In less than thirty years, you'll be fighting with droids for a job – and considering bionic implants to keep up, according to a new study.
By 2040, call centres will be run by smart robots and cabs will be self-driven, futurologists commissioned by global job search website Xpatjobs claim.
The competition will lead to lower job security and higher working hours, with the current 37.45 hour working week forecast to increase to 50.5 hours.
Free time isn't the only thing that will go down the drain: workers will also have weaker eyes (from squinting at screens), bigger waistlines (due to a lack of exercise) and smaller genitals (a result of less time for sex).
The researchers say more and more workers will become jacks-of-all-trades, taking on a variety of jobs for employers all over the world from home. The main hours of work will likely reflect timezones in the US, China and India as those economies continue to rise.

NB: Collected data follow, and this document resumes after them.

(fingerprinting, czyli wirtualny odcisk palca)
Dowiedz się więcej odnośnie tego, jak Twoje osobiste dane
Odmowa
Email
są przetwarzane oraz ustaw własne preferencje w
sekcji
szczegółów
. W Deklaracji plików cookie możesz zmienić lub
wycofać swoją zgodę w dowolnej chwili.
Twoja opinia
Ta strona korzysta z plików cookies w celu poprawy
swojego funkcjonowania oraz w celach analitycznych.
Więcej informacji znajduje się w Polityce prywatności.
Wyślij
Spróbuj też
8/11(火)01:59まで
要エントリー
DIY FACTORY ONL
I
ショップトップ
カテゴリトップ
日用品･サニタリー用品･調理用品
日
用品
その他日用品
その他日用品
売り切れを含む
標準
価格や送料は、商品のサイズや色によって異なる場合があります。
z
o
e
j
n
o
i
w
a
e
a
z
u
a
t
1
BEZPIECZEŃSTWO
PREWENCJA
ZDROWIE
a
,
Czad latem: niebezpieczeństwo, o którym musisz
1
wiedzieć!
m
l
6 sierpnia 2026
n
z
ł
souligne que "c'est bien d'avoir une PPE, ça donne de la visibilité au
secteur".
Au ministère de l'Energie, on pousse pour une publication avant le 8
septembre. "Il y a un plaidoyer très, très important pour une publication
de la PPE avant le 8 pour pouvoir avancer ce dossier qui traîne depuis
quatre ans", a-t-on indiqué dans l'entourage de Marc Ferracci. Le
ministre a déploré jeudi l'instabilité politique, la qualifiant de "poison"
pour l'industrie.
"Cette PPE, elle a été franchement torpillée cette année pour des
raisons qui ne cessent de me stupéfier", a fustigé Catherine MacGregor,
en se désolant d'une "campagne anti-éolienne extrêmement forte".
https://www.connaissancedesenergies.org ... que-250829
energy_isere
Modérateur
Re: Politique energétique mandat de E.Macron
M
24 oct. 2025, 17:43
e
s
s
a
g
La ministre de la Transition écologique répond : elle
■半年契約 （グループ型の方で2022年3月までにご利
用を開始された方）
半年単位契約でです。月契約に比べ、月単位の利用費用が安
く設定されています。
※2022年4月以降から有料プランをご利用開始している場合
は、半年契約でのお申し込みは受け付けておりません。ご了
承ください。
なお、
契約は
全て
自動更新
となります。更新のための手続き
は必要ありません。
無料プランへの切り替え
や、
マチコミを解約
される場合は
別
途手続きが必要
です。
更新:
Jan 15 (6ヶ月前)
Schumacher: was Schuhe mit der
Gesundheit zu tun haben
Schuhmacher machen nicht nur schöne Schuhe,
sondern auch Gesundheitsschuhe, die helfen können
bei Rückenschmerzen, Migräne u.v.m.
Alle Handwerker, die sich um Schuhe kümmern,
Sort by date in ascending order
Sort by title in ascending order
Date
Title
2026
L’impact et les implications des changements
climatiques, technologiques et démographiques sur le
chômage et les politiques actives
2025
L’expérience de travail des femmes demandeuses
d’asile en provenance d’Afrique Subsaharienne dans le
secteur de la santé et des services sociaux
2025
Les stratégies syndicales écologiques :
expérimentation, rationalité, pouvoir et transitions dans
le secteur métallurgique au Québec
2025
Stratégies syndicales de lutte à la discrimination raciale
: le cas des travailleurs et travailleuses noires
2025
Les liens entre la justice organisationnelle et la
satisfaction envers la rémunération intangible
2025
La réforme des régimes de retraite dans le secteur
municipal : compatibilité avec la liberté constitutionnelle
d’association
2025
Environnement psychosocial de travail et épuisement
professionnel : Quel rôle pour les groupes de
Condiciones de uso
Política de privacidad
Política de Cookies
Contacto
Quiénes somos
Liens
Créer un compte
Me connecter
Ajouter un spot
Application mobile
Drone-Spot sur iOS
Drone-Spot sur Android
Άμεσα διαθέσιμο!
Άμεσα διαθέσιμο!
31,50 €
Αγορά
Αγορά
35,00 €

On the other hand, science may be able to offer implants to enhance brainpower, stamina and performance. Implants in fingers or ears could enhance security procedures and eliminate smartphones.
The study says that those who take risks and innovate with their bodies will be the biggest earners in 2040, a time when job listings will contain roles unheard of today. Industries such as software, robotics and aged care are all forecast to boom.
"People will be surprised how fast things will change," says Rhys Maddocks, director of Xpatjobs.
However, robots won't be able to do everything: "There will always be entrepreneurial thinking that sees a use of real human interaction and jobs that require ideas, complex problem-solving and the caring touch can't be partly or wholly replaced by machines."